While half of the Studio houses carrels and café tables and the other half gallery and artist studio space, the entirety bears Jones's aesthetic touch. Almost every detail of the old storefront, from its repurposed doors-make carrels, to its gallery space bearing the art of a renowned concert poster artist, hints at the intersection of creativity and hospitality that DeConto and Jones have fostered.
In his book The War of Art, author Steven Pressfield says, "The artist committing himself to his calling has volunteered for hell, whether he knows it or not. He will be dining for the duration on a diet of isolation, rejection, self-doubt, despair, ridicule, contempt, and humiliation." Mercury Studio is designed precisely to combat this sort of existence. While many artists know and experience Pressfield's description, these co-workers feast on something more than either the mere proximity of coffee-shop working or the isolation of secluded studio life. Through "art salons," workshops, and other events, the artists stared criticism and ridicule in the face. The result is something strange and at times downright trinitarian: finding one's existence enriched and passions flourishing in mutuality. These salons offer critique and interpretation for finished or unfinished work, and have served to raise the water level for local artists. They represent hospitable safe havens from the harsh world of inattentive and often unfair criticism, instead providing room for contemplation and advice. In the past several months, Mercury Studio has begun monthly "Listening Rooms," events that invite local musicians not only to perform but to receive questions, offer answers, and provide an interactive glimpse into new and often unfinished material.

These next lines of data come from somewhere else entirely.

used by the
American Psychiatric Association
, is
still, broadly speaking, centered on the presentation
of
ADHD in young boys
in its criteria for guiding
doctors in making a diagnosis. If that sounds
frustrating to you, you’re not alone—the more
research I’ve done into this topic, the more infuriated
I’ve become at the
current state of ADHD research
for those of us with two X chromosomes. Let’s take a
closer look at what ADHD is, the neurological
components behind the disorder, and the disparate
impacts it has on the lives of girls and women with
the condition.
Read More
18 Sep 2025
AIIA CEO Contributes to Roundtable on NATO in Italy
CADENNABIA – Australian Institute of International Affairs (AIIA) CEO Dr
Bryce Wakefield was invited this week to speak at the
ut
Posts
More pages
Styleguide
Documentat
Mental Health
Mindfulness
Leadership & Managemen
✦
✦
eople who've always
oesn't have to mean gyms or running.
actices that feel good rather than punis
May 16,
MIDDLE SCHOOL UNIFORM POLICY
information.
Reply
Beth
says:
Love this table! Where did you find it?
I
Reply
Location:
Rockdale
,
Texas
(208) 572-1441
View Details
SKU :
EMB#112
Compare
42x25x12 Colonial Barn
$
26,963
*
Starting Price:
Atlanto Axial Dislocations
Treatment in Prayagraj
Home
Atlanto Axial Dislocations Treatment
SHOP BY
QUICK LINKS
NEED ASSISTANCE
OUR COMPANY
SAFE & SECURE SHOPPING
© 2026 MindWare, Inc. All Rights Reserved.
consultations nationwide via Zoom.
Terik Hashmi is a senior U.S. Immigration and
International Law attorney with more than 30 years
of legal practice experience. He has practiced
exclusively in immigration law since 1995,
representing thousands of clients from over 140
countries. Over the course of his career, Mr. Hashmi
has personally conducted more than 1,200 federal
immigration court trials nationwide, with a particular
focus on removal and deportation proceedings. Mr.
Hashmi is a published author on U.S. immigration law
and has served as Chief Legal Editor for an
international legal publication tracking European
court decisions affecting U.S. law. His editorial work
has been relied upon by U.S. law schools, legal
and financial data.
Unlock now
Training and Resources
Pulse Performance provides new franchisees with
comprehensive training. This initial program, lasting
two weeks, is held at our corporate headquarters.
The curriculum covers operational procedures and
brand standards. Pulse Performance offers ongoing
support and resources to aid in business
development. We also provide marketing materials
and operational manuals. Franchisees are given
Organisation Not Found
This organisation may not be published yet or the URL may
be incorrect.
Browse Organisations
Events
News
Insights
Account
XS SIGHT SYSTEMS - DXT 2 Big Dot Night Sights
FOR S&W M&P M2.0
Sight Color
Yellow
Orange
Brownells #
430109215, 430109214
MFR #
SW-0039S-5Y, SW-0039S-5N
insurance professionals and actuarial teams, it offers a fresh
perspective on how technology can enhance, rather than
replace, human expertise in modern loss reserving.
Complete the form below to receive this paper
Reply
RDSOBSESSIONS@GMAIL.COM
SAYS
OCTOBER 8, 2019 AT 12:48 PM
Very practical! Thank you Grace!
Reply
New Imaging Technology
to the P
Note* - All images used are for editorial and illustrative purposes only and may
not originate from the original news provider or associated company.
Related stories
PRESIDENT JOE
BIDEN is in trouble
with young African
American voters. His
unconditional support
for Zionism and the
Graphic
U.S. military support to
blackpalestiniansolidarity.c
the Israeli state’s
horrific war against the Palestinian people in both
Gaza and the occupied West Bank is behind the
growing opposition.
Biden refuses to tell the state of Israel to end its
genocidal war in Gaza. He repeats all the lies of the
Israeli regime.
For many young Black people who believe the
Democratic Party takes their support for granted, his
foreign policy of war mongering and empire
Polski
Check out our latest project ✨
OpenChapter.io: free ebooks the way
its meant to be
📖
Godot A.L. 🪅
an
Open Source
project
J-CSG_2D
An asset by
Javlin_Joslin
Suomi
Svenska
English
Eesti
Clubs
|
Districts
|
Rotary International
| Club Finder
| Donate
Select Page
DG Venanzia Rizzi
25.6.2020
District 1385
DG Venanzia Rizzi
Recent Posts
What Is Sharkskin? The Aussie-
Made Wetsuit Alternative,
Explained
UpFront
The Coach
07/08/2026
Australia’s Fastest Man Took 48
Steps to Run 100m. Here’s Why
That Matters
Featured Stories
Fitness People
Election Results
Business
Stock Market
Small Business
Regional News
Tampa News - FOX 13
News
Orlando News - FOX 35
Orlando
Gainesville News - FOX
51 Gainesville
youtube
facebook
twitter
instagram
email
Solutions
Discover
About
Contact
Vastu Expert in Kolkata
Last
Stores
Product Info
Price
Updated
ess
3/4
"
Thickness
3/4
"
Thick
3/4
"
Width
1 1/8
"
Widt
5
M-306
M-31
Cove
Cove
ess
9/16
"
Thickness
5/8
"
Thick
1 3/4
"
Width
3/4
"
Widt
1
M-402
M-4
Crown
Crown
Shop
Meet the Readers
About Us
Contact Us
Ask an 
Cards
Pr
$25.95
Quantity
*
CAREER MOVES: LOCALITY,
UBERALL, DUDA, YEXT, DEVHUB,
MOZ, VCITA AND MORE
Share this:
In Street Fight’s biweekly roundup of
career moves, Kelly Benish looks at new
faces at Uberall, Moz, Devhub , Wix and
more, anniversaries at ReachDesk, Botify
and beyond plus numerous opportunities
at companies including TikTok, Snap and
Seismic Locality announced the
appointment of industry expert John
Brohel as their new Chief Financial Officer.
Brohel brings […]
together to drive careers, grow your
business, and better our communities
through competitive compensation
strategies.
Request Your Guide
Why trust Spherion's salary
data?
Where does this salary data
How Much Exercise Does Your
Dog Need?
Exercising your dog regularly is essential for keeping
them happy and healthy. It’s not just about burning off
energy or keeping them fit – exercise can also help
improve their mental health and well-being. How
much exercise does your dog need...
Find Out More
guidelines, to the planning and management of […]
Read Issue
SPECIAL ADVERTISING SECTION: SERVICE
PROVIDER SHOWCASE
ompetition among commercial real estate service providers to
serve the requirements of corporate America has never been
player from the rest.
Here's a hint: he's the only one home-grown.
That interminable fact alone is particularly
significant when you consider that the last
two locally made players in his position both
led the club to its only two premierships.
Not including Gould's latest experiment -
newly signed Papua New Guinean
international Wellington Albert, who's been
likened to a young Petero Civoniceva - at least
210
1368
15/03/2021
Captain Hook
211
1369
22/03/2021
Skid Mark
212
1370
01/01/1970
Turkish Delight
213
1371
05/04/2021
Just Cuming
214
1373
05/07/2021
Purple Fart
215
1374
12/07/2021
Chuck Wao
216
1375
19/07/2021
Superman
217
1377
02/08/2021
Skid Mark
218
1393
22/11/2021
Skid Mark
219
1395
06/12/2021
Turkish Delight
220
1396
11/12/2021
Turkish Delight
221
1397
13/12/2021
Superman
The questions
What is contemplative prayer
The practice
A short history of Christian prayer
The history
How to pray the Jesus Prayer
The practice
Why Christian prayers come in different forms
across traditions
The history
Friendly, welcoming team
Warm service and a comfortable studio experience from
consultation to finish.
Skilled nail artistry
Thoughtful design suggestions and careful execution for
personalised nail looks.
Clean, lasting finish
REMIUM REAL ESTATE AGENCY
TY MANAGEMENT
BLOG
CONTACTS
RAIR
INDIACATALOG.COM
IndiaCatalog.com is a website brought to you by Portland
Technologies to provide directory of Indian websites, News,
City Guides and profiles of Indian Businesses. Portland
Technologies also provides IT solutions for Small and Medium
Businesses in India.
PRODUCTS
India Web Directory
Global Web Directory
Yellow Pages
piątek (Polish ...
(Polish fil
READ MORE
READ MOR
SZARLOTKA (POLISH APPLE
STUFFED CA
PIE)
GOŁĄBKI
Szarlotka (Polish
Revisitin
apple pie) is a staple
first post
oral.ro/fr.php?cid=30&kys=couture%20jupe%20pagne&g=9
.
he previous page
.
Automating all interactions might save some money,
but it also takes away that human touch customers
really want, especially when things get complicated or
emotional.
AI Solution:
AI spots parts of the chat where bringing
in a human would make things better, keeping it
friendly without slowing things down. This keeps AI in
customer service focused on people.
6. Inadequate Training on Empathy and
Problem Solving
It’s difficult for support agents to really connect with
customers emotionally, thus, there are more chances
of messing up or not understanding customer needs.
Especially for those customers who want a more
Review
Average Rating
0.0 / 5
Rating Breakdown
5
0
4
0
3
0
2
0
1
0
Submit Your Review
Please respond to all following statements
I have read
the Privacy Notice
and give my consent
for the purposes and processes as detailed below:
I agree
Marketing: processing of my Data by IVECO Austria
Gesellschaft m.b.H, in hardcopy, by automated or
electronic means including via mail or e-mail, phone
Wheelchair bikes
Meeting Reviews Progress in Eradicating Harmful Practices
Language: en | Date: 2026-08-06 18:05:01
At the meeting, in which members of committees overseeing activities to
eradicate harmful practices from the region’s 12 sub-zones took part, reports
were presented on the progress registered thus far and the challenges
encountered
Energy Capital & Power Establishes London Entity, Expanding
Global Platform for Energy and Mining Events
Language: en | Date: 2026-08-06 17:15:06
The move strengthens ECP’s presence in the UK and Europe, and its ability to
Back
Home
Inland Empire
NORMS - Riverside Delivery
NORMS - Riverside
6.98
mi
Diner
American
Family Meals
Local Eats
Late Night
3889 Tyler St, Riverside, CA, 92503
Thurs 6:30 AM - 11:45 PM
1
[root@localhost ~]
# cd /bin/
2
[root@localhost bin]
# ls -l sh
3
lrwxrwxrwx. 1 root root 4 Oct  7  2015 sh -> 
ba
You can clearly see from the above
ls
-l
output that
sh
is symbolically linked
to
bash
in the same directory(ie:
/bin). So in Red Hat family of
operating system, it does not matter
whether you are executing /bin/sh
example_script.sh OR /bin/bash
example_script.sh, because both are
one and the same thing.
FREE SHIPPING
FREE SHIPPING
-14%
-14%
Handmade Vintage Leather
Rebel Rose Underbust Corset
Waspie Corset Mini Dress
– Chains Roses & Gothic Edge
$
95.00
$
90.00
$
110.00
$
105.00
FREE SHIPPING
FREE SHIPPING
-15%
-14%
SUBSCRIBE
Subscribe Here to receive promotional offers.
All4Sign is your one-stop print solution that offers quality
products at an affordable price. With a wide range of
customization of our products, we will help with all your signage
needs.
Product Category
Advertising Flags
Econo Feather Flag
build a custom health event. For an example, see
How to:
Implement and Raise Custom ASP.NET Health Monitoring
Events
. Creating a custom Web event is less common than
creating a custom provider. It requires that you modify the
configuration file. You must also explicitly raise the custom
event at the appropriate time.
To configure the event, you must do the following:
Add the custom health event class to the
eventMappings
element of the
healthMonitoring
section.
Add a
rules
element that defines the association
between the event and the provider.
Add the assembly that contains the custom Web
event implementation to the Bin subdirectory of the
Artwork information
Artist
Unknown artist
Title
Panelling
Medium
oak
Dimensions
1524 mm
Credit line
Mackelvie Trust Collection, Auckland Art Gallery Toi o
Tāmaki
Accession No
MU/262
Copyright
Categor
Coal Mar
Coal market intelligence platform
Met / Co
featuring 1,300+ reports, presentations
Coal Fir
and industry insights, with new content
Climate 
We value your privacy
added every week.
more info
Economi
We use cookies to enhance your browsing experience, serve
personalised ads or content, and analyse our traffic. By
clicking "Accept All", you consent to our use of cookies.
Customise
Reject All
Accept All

While Mercury's doors have been open for a year, Jones and DeConto are excited to see how every new member will change the identity of their experiment. DeConto says she is continuing to learn ". . . the power of giving a person a space to belong without expectation. I've seen that in my home, my community, and in my church. I've watched the effect on a person who has not previously been given that, being told that they are allowed and accepted and cared for. To get to watch them blossom and achieve things."
Changes are also indicators to Jones and DeConto that the mustard seed of an idea they planted in early 2012 is growing into something much bigger: a witness of creativity and hospitality to the city around it, a place for workers, like birds, to come and perch.